* _Text_
BEGIN
2) Model calibration
For each site, the models were driven with the observed in situ meteorological data and measured site characteristics. The ForHyM calibration of water content values was performed only for the soil and subsoil layers, while the ForSTeM calibration of temperature was based on the comparison of simulated and measured values for the humus, soil, and subsoil layers.
To calibrate the models, parameters were adjusted iteratively to optimize (highest correlation coefficient) the fit between simulated and observed soil moisture and temperature values. Care was taken to ensure that the calibration yielded a good model performance on monthly values for the entire observation period as well as on the average seasonal patterns.
To reach the optimal calibration, the ForHyM parameters were adjusted as shown in Table 2. For ForSTeM calibration, thermal conductivity between soil layers generally needed to be reduced. Thermal conductivity coefficients of forest floor were adjusted with correction factors of 0.76, 0.90, and 0.62 for SM, BF, and BS, respectively. Similarly, correction factors of 0.86, 0.95, and 0.97 were applied on soil thermal conductivity. For the subsoil layer, the correction factors of SM, BF, and BS were 0.95, 1.03, and 0.95, respectively.
END
* _Task set_
1. Print a verbatim excerpt of the model calibration passage that begins at the words "To calibrate the" and stops after "average seasonal patterns.".
2. Render this sentence from the model calibration passage in Spanish: "For ForSTeM calibration, thermal conductivity between soil layers generally needed to be reduced."
3. Pick up the model calibration passage after its final sentence and keep writing it.

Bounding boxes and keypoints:
BEGIN
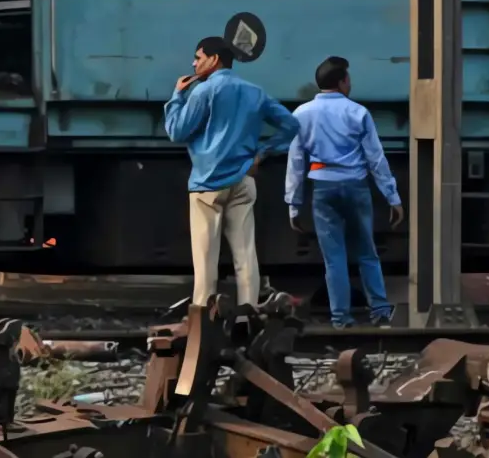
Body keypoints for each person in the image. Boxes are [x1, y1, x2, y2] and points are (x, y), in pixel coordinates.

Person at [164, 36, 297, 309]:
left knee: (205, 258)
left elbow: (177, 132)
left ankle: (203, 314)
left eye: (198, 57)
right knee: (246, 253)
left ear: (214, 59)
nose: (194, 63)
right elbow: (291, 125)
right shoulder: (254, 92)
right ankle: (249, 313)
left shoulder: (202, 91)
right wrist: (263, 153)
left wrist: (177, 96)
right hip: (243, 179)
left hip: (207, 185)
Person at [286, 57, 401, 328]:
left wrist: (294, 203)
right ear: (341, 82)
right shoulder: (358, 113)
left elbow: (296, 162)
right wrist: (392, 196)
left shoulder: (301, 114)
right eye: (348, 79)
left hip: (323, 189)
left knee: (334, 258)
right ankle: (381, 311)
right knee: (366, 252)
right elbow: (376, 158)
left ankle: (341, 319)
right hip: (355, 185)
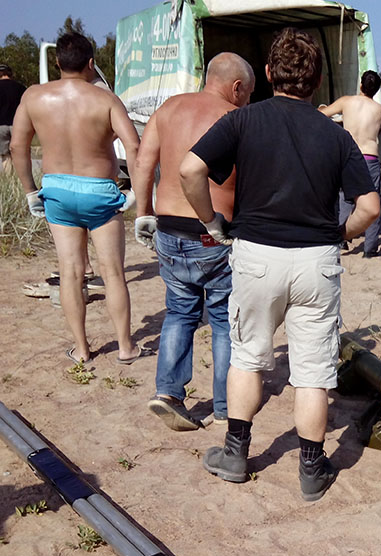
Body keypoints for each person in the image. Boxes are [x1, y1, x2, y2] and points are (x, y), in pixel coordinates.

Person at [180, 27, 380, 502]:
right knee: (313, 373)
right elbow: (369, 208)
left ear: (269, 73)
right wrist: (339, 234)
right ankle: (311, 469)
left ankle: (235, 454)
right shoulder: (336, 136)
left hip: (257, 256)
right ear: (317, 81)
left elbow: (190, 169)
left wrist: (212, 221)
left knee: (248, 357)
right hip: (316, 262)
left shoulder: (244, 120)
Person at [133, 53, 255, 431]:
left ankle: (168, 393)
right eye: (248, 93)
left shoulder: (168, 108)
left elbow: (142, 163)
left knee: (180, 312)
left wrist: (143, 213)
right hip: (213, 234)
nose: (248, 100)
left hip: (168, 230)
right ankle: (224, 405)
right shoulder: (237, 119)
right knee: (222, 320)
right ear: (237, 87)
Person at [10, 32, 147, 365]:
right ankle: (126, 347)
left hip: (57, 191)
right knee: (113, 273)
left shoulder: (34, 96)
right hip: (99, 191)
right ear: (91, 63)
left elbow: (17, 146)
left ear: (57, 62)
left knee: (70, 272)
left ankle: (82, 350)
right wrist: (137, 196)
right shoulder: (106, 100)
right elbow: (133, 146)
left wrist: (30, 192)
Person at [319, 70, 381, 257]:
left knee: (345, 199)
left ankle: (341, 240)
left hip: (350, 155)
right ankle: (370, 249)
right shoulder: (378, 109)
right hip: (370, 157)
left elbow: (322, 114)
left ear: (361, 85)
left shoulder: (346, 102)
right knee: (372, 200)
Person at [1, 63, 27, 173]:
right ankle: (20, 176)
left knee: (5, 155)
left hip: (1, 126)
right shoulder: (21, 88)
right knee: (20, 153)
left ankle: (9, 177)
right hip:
END
* _Expected results_
1.
To calibrate the models, parameters were adjusted iteratively to optimize (highest correlation coefficient) the fit between simulated and observed soil moisture and temperature values. Care was taken to ensure that the calibration yielded a good model performance on monthly values for the entire observation period as well as on the average seasonal patterns.

2. Para la calibración de ForSTeM, generalmente fue necesario reducir la conductividad térmica entre las capas del suelo.

3.
The impact of model calibration (five different calibrations) on projected changes of soil moisture using ForHyM was also tested for the BF site with a scenario (2041–70) of the Canadian Regional Climate Model (CRCM; see the results below in section 3c). The set and range of parameters used for this sensitivity analysis are shown in Table 2.
c. Future projections
1) Climate scenarios
To obtain a range of variability in future projections of soil temperature and moisture made with ForHyM and ForSTeM, six different climate scenarios were used as drivers. First, a future climate scenario was produced using simulated output from the CRCM 4.2.3 (Caya and Laprise 1999; Music and Caya 2007; hereafter referred to as CRCM). The simulation was carried out for a domain covering all of North America with a horizontal grid-size mesh of 45 km (true at 60°N) for the period 1961–2100, driven at its boundaries by atmospheric fields taken from a simulation output of the fourth run of the Canadian Centre for Climate Modelling and Analysis (CCCma) Coupled General Circulation Model, version 3 (CGCM3). Both global and regional simulations were performed using the Intergovernmental Panel on Climate Change (IPCC) Special Report on Emissions Scenarios (SRES) A2 greenhouse gas (GHG) and aerosol projected evolution for the period 2001–2100 and with the IPCC 20C3M scenario for years prior to 2001.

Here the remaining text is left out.